Give a generational hitter with masterful command of the strike zone absolutely no serious protection whatsoever, and even in the era of hundred-mile-per-hour sinkers and wiffle ball shit pitchers will happily just throw around the one and only dangerous guy. Soto walked on a freakish 30.3 percent of his August plate appearances, and I need you to understand that no other qualified hitter in all of Major League Baseball walked on even 20 percent of their own. Soto has drawn more intentional walks since July 29 (eight) than Vladimir Guerrero Jr. has drawn all season. Exactly one qualified hitter in all of baseball has more walks than strikeouts in the 2021 regular season, and it is Juan Soto, and he has 31 (!) more walks than strikeouts. As of Sunday morning, this recent trend of pitchers more or less refusing to throw strikes has pushed Soto's career total for walks (338) to even with his career total for strikeouts (338), an almost unfathomable accomplishment for a guy in just his fourth full season, and in an era where the league around him has set a new record for strikeouts in a season for 16 consecutive years.

Just 16 times in the history of MLB has a qualified hitter walked in at least 30.3 percent of his plate appearances across a full month, per Mike Petriello of MLB.com, and 11 of those months belong to Barry Bonds, indisputably the most terrifying hitter in the history of the sport. Ted Williams did it just once. Babe damn Ruth did it once. Juan Soto is a great, great hitter, and it takes incredible plate discipline and mind-boggling mastery of the strike zone to nowadays be within one standout season of breakeven on walks and strikes, but to me this incredible trend gets a great big "sheesh." I mean no disrespect to Josh Bell, who the post-teardown Nationals plug into the cleanup spot as Soto's protection, but it's no coincidence that Soto's historic month came immediately after his team swapped virtually every healthy and productive player around him for hazily intriguing children developing professional skills in, like, Visalia. If the opposition took even one other guy in Washington's lineup seriously, Soto might here and there have any reason beside boredom to lift the bat off his shoulders.

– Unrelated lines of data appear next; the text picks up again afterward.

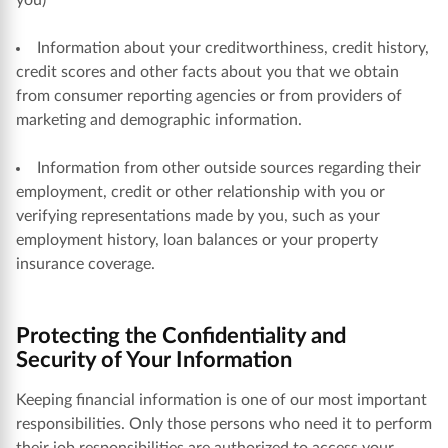
you)
Information about your creditworthiness, credit history,
credit scores and other facts about you that we obtain
from consumer reporting agencies or from providers of
marketing and demographic information.
Information from other outside sources regarding their
employment, credit or other relationship with you or
verifying representations made by you, such as your
employment history, loan balances or your property
insurance coverage.
Protecting the Confidentiality and
Security of Your Information
Keeping financial information is one of our most important
responsibilities. Only those persons who need it to perform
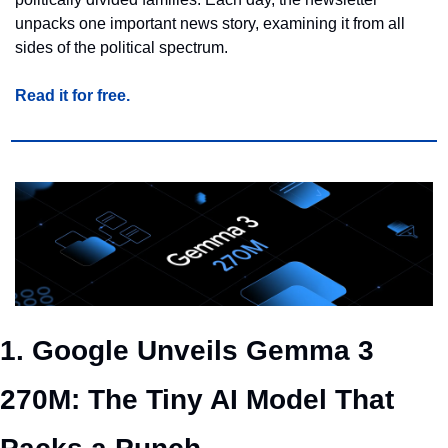
unpacks one important news story, examining it from all 
sides of the political spectrum.
Read it for free.
1. Google Unveils Gemma 3 
270M: The Tiny AI Model That 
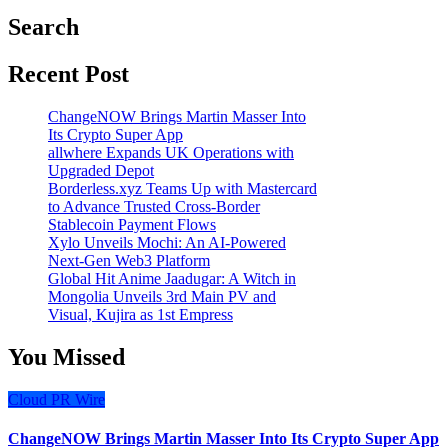
Search
Recent Post
ChangeNOW Brings Martin Masser Into
Its Crypto Super App
allwhere Expands UK Operations with
Upgraded Depot
Borderless.xyz Teams Up with Mastercard
to Advance Trusted Cross-Border
Stablecoin Payment Flows
Xylo Unveils Mochi: An AI-Powered
Next-Gen Web3 Platform
Global Hit Anime Jaadugar: A Witch in
Mongolia Unveils 3rd Main PV and
Visual, Kujira as 1st Empress
You Missed
Cloud PR Wire
ChangeNOW Brings Martin Masser Into Its Crypto Super App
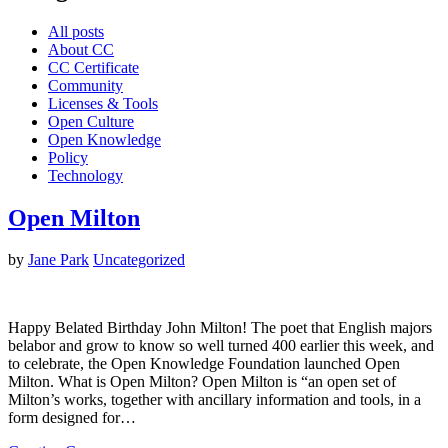
All posts
About CC
CC Certificate
Community
Licenses & Tools
Open Culture
Open Knowledge
Policy
Technology
Open Milton
by
Jane Park
Uncategorized
Happy Belated Birthday John Milton! The poet that English majors
belabor and grow to know so well turned 400 earlier this week, and
to celebrate, the Open Knowledge Foundation launched Open
Milton. What is Open Milton? Open Milton is “an open set of
Milton’s works, together with ancillary information and tools, in a
form designed for…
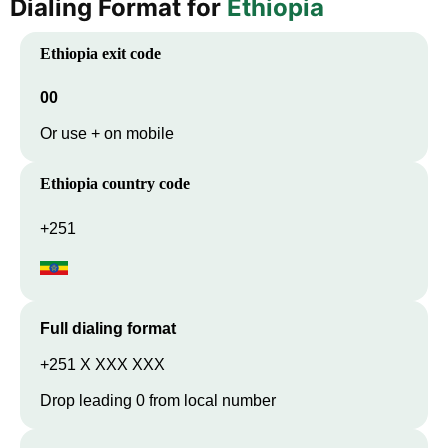
Dialing Format for
Ethiopia
Ethiopia
exit code
00
Or use + on mobile
Ethiopia
country code
+251
Full dialing format
+251 X XXX XXX
Drop leading 0 from local number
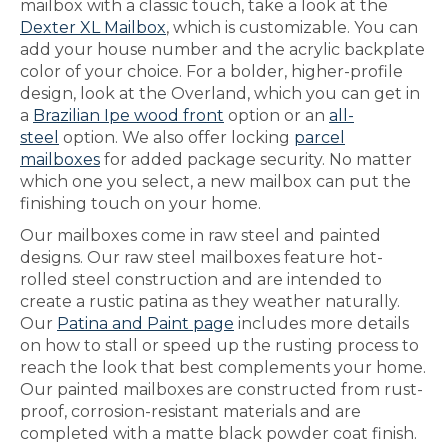
mailbox with a classic touch, take a look at the
Dexter XL Mailbox
, which is customizable. You can
add your house number and the acrylic backplate
color of your choice. For a bolder, higher-profile
design, look at the Overland, which you can get in
a
Brazilian Ipe wood front
option or an
all-
steel
option. We also offer locking
parcel
mailboxes
for added package security. No matter
which one you select, a new mailbox can put the
finishing touch on your home.
Our mailboxes come in raw steel and painted
designs. Our raw steel mailboxes feature hot-
rolled steel construction and are intended to
create a rustic patina as they weather naturally.
Our
Patina and Paint page
includes more details
on how to stall or speed up the rusting process to
reach the look that best complements your home.
Our painted mailboxes are constructed from rust-
proof, corrosion-resistant materials and are
completed with a matte black powder coat finish.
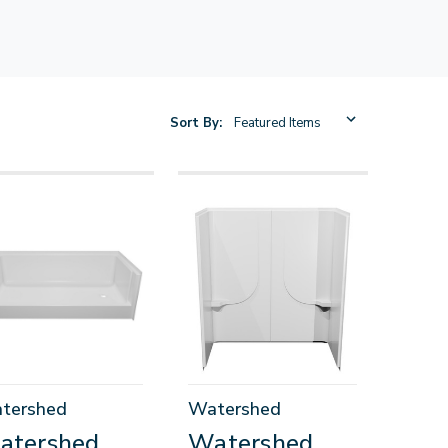
Sort By:
tershed
Watershed
atershed
Watershed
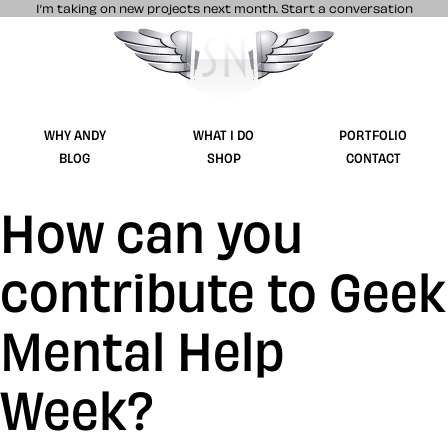
I’m taking on new projects next month.
Start a conversation
Stuff & Nonsense product and website 
WHY ANDY
WHAT I DO
PORTFOLIO
BLOG
SHOP
CONTACT
How can you
contribute to Geek
Mental Help
Week?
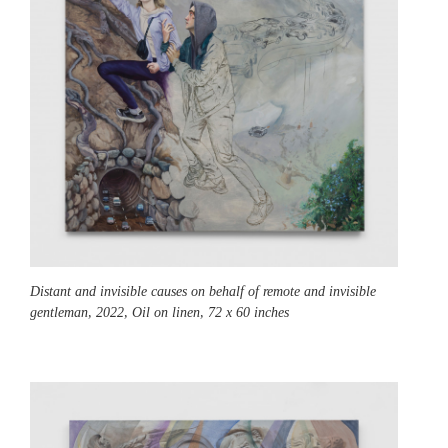
Distant and invisible causes on behalf of remote and invisible
gentleman,
2022, Oil on linen, 72 x 60 inches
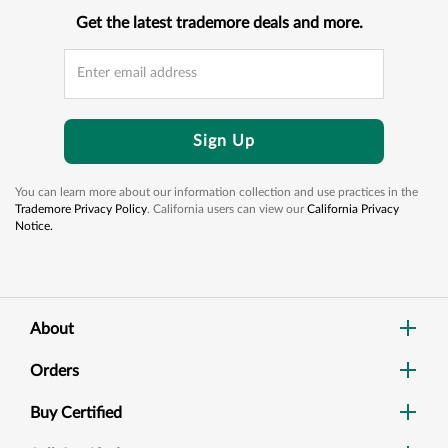
Get the latest trademore deals and more.
Sign Up
You can learn more about our information collection and use practices in the
Trademore Privacy Policy
. California users can view our
California Privacy
Notice.
About
Orders
Buy Certified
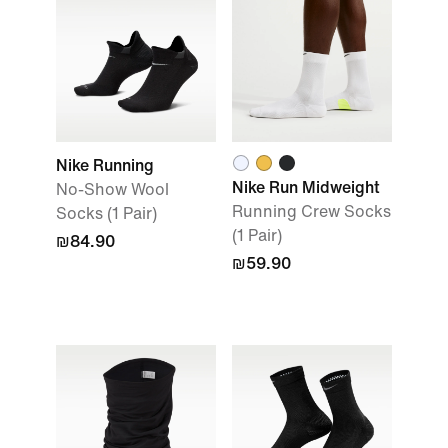
Nike Running
Nike Run Midweight
No-Show Wool
Running Crew Socks
Socks (1 Pair)
(1 Pair)
₪84.90
₪59.90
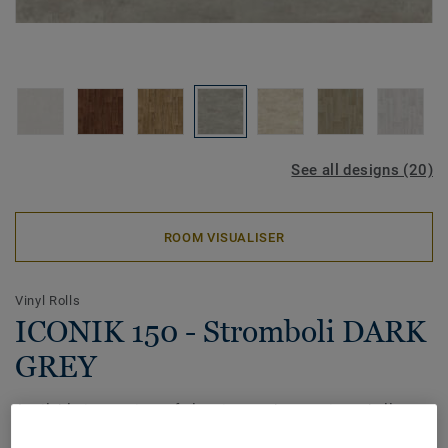
See all designs (20)
ROOM VISUALISER
Vinyl Rolls
ICONIK 150 - Stromboli DARK
GREY
Available in a variety of classic wood, ceramic and allover
patterns, the ICONIK 150 home vinyl collection offers great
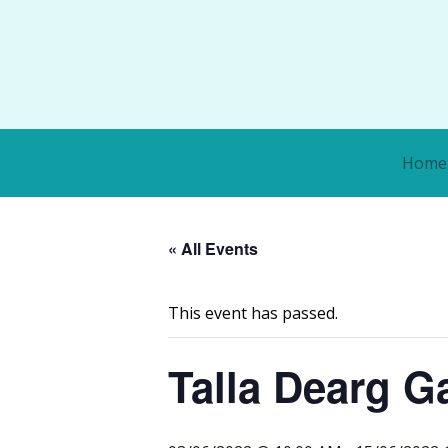
Home
« All Events
This event has passed.
Talla Dearg Ga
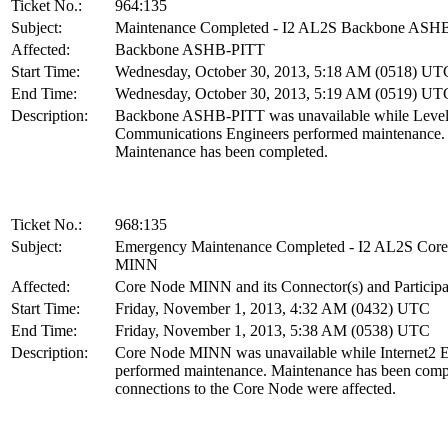
Ticket No.:
964:135
Subject:
Maintenance Completed - I2 AL2S Backbone ASH
Affected:
Backbone ASHB-PITT
Start Time:
Wednesday, October 30, 2013, 5:18 AM (0518) UT
End Time:
Wednesday, October 30, 2013, 5:19 AM (0519) UT
Description:
Backbone ASHB-PITT was unavailable while Level
Communications Engineers performed maintenance.
Maintenance has been completed.
Ticket No.:
968:135
Subject:
Emergency Maintenance Completed - I2 AL2S Cor
MINN
Affected:
Core Node MINN and its Connector(s) and Participa
Start Time:
Friday, November 1, 2013, 4:32 AM (0432) UTC
End Time:
Friday, November 1, 2013, 5:38 AM (0538) UTC
Description:
Core Node MINN was unavailable while Internet2 E
performed maintenance. Maintenance has been compl
connections to the Core Node were affected.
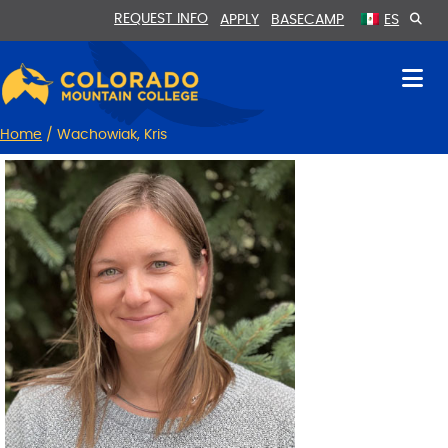
Skip
Skip
REQUEST INFO
APPLY
BASECAMP
ES
to
to
Content
navigation
Home
/
Wachowiak, Kris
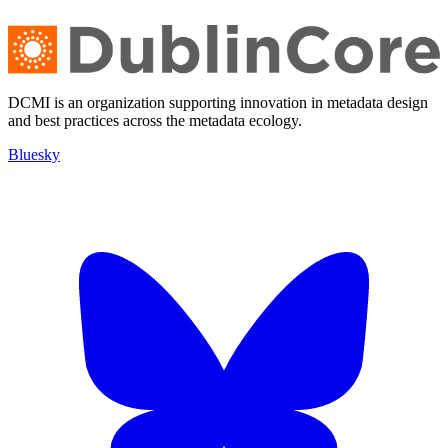
DCMI is an organization supporting innovation in metadata design
and best practices across the metadata ecology.
Bluesky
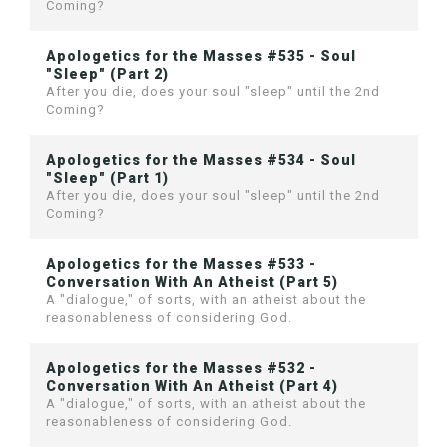
Coming?
Apologetics for the Masses #535 - Soul
"Sleep" (Part 2)
After you die, does your soul "sleep" until the 2nd
Coming?
Apologetics for the Masses #534 - Soul
"Sleep" (Part 1)
After you die, does your soul "sleep" until the 2nd
Coming?
Apologetics for the Masses #533 -
Conversation With An Atheist (Part 5)
A "dialogue," of sorts, with an atheist about the
reasonableness of considering God.
Apologetics for the Masses #532 -
Conversation With An Atheist (Part 4)
A "dialogue," of sorts, with an atheist about the
reasonableness of considering God.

The Nationals played a doubleheader against the Mets Saturday, games two and three of their first full September series. Soto walked four times, including one intentional walk, struck out once, and drove in a run on a single. He has now walked on 29.4 percent of his plate appearances since the start of the month, which perhaps signals some tentative willingness among opposing pitchers to give him the occasional pitch to hit. Sweet! But Soto has also opened the month batting .416, with two homers and six RBI. It remains a terrible mistake to pitch to this man when there's so little around him. If we're just a tiny bit lucky, the numbers will only get more ridiculous from here.